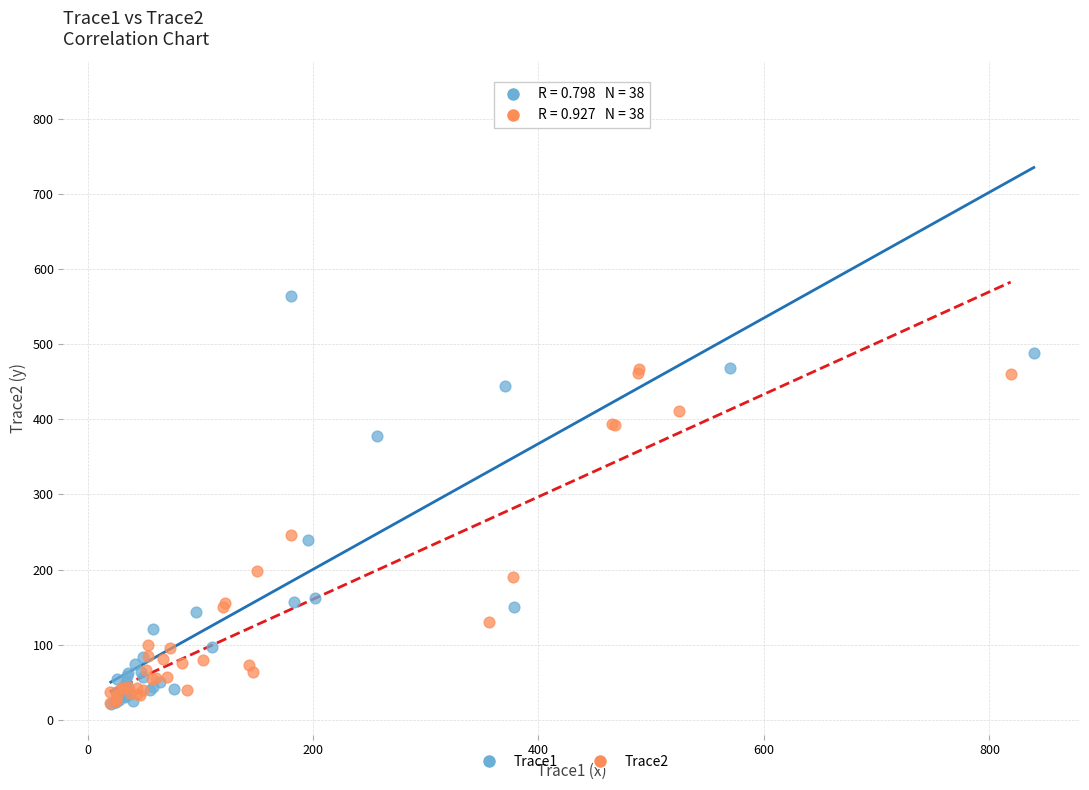

Which series reaches the maximum Y coordinate?

Trace1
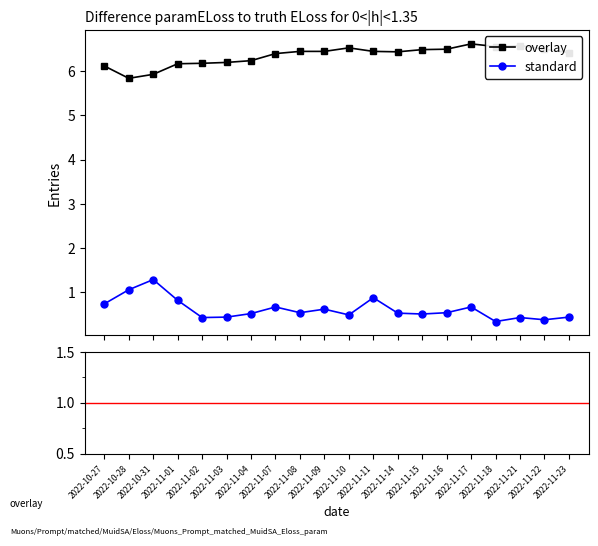

What is the value of the standard point at the 16th from the left?

0.7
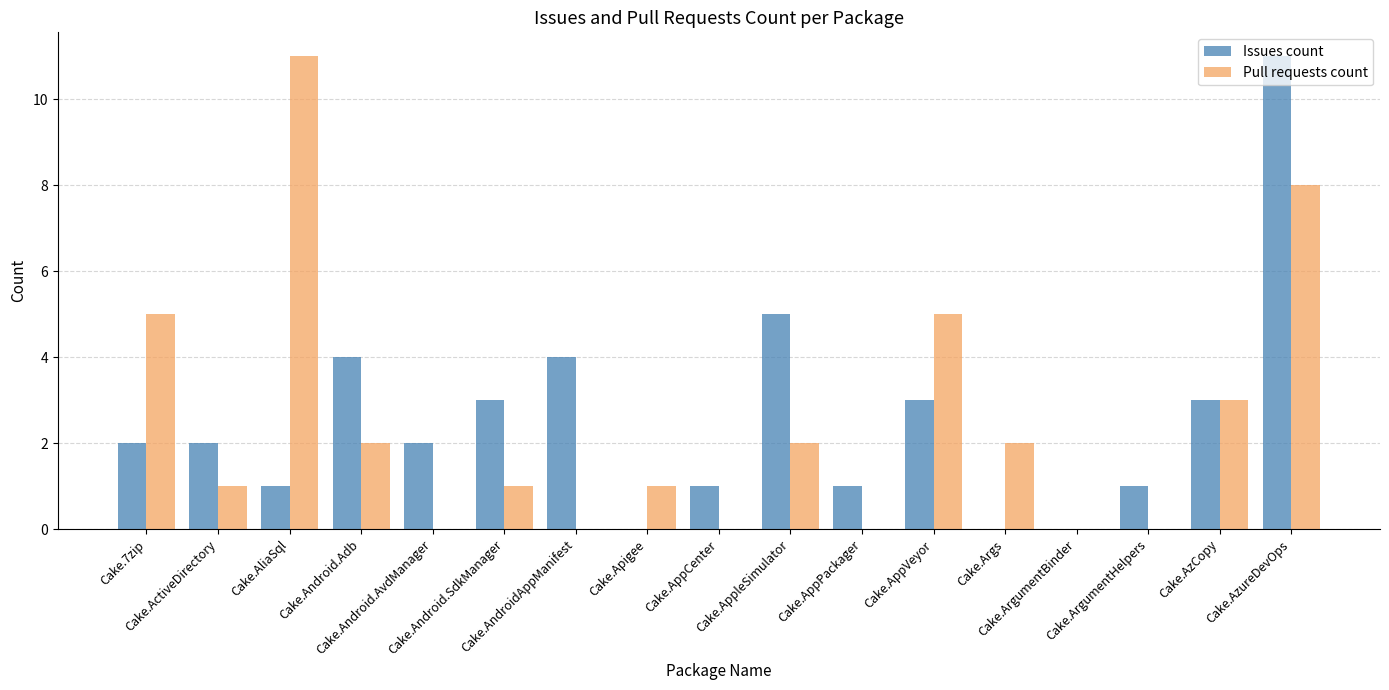

What is the maximum value for Pull requests count?

11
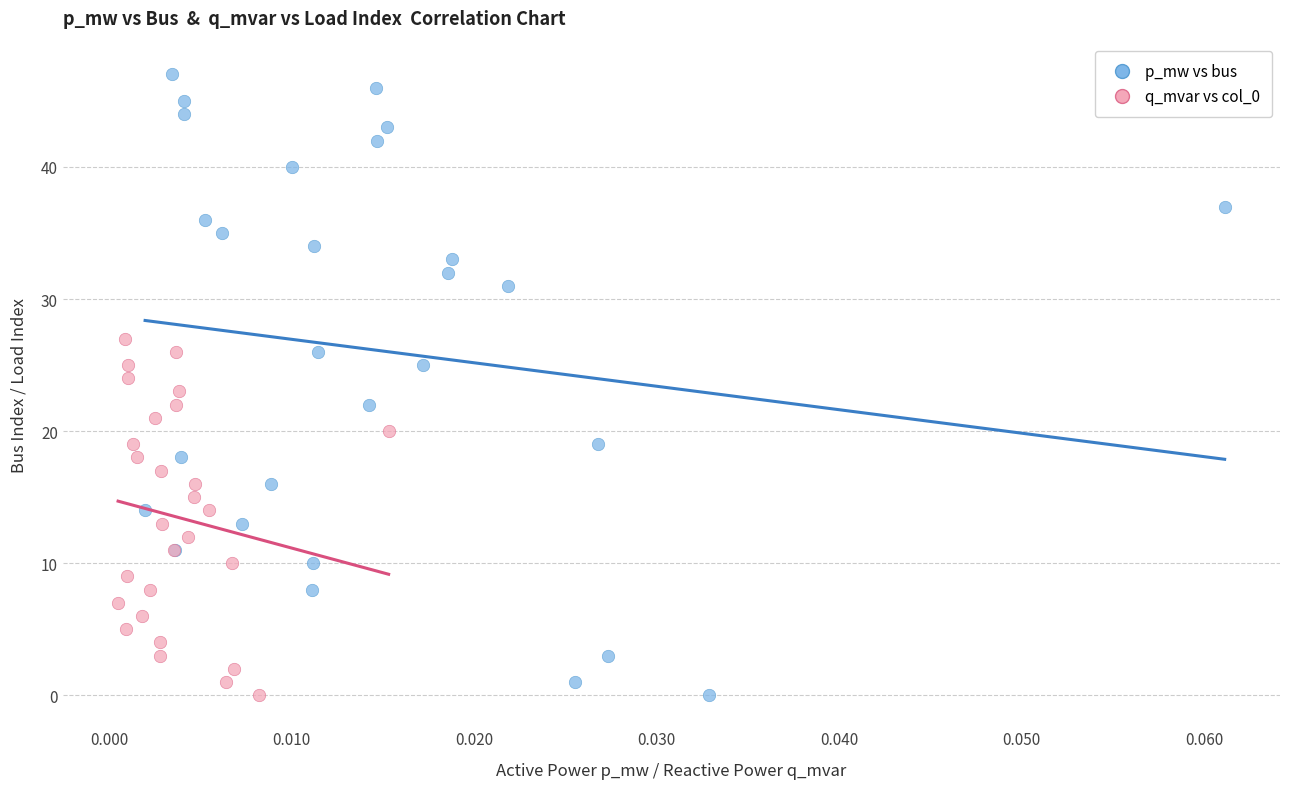

Which series has the widest spread of Y values?

p_mw vs bus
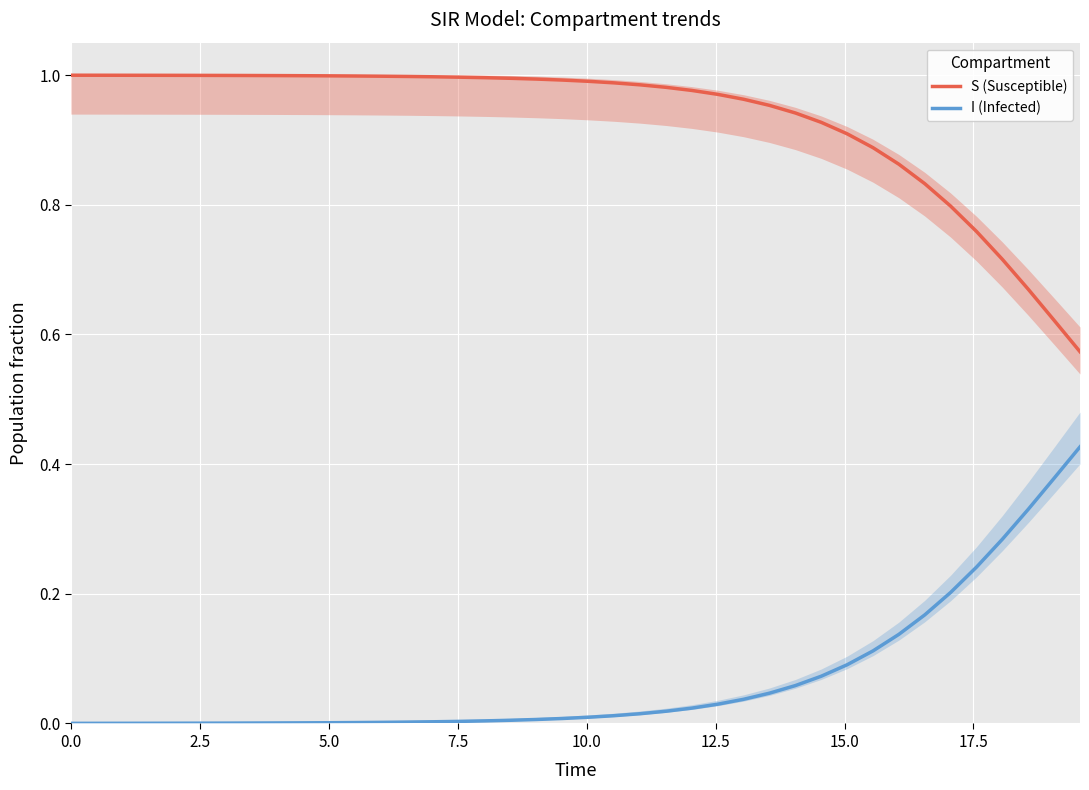

True or false: S (Susceptible) and I (Infected) intersect in this chart.

False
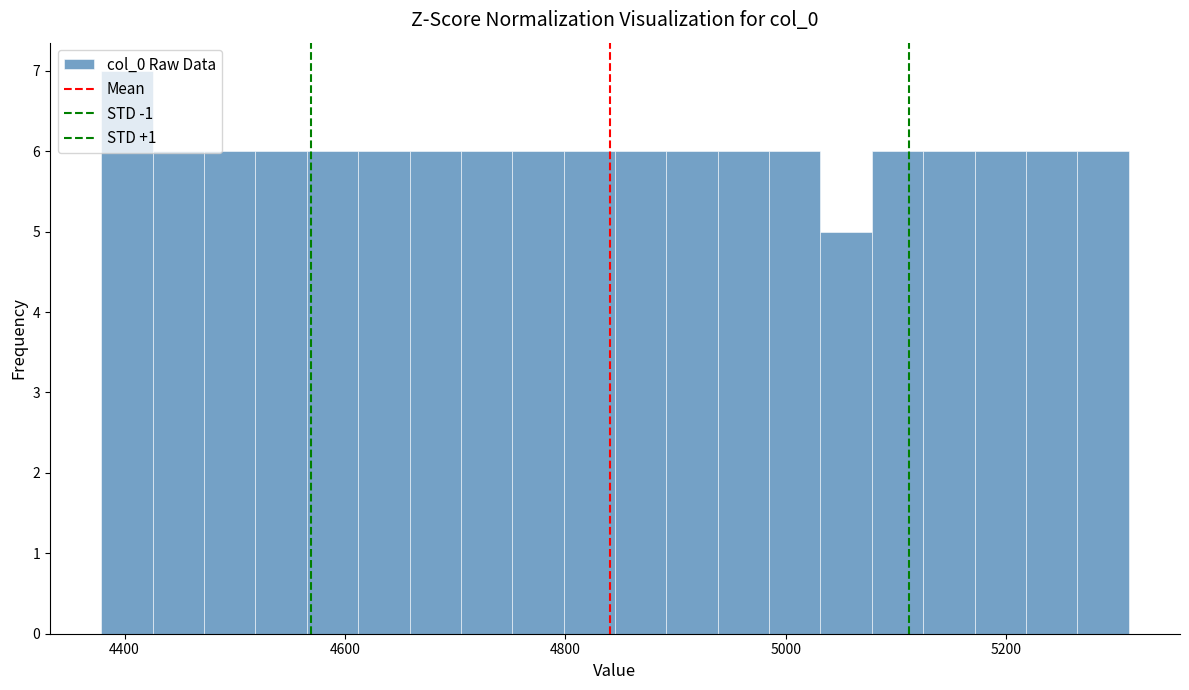

Around what value on the x-axis is the tallest bar? Give the approximate position of its centre, as read against the axis.

4400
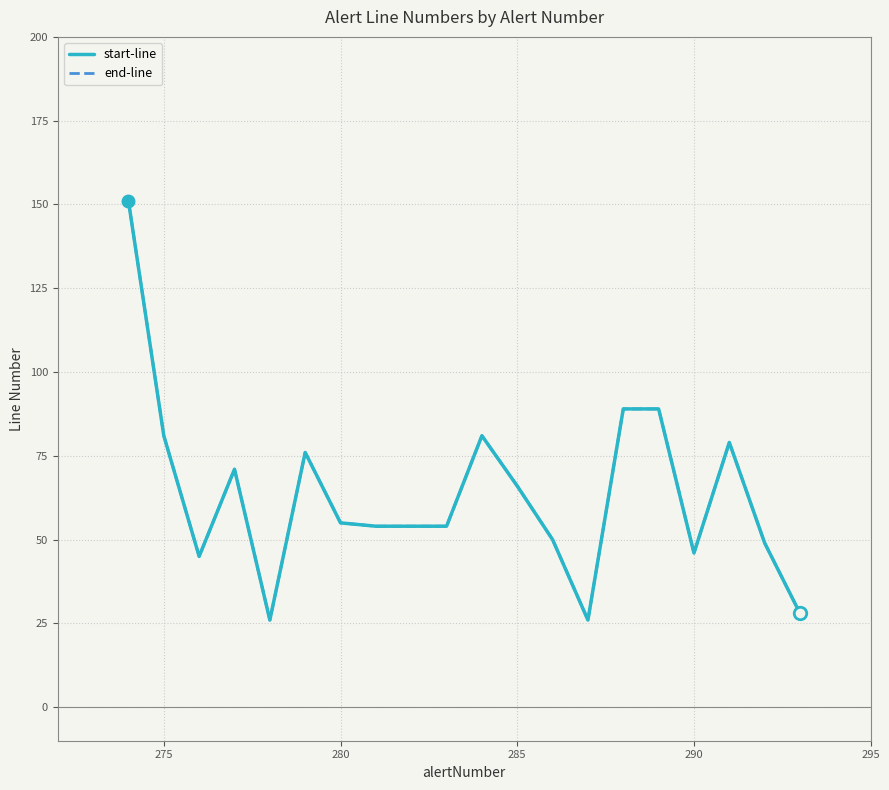

Reading left to right, extract all data points from this chart.

start-line: 151	81	45	71	26	76	55	54	54	54	81	66	50	26	89	89	46	79	49	28
end-line: 151	81	45	71	26	76	55	54	54	54	81	66	50	26	89	89	46	79	49	28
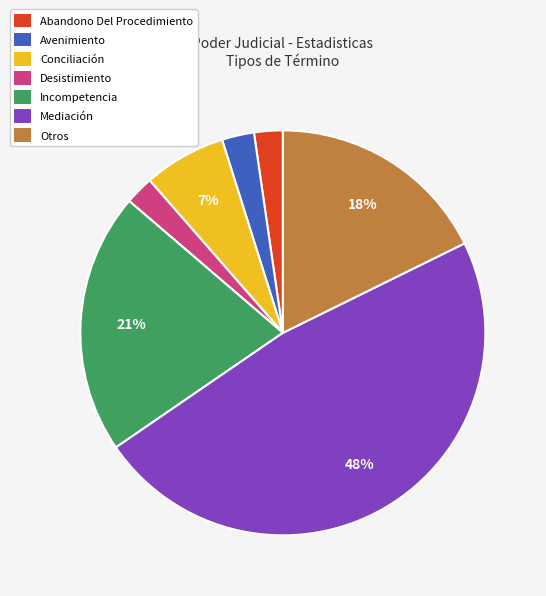

Combined, do Otros and Avenimiento account for over 50%?

No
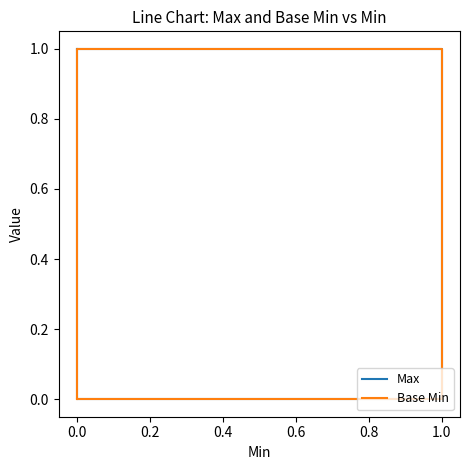

What is the difference between the highest and lowest values at 0.0?

1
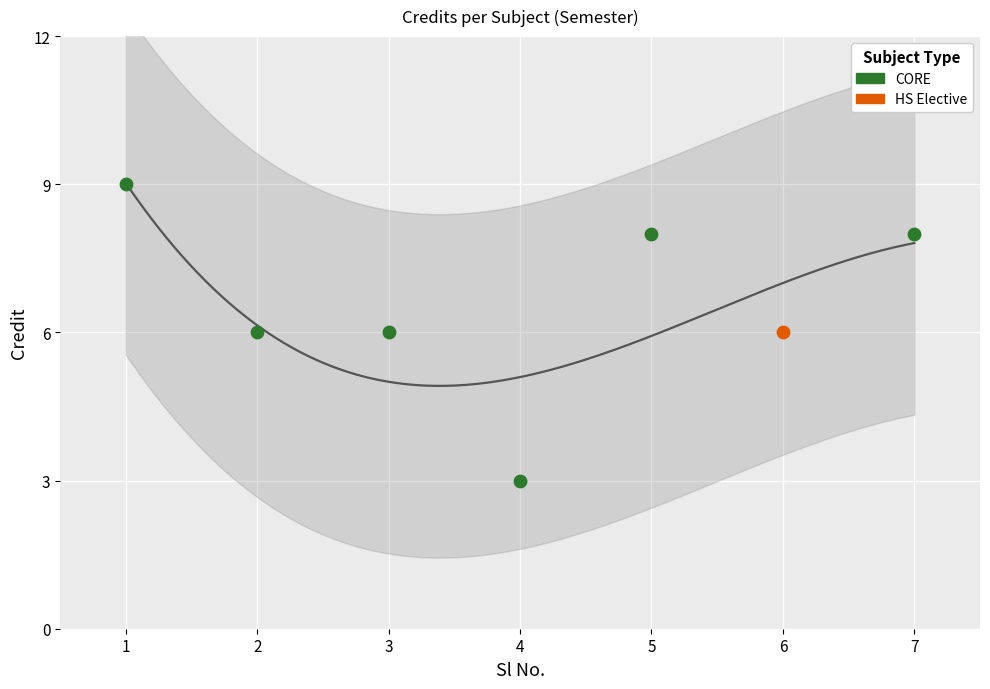

Which has a higher value, 4 or 7?

7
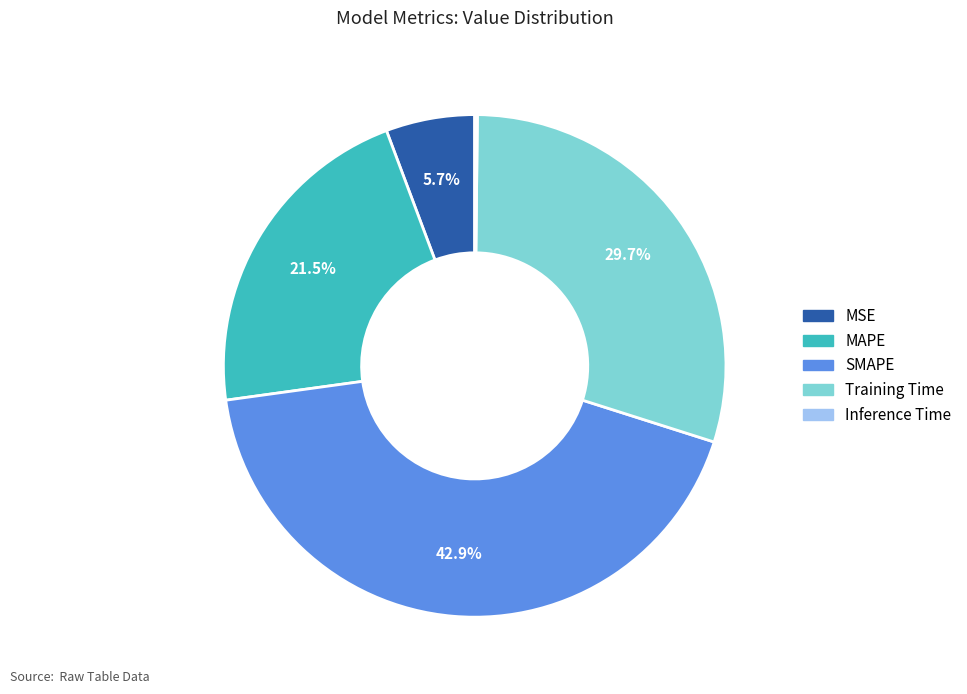

Is there a majority slice in this chart?

No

What to do = Which lines in the items above contain the word "this"? Pull out every such line, treating uppercase and lowercase as different.

Response to the exercise =
True or false: S (Susceptible) and I (Infected) intersect in this chart.
Reading left to right, extract all data points from this chart.
Is there a majority slice in this chart?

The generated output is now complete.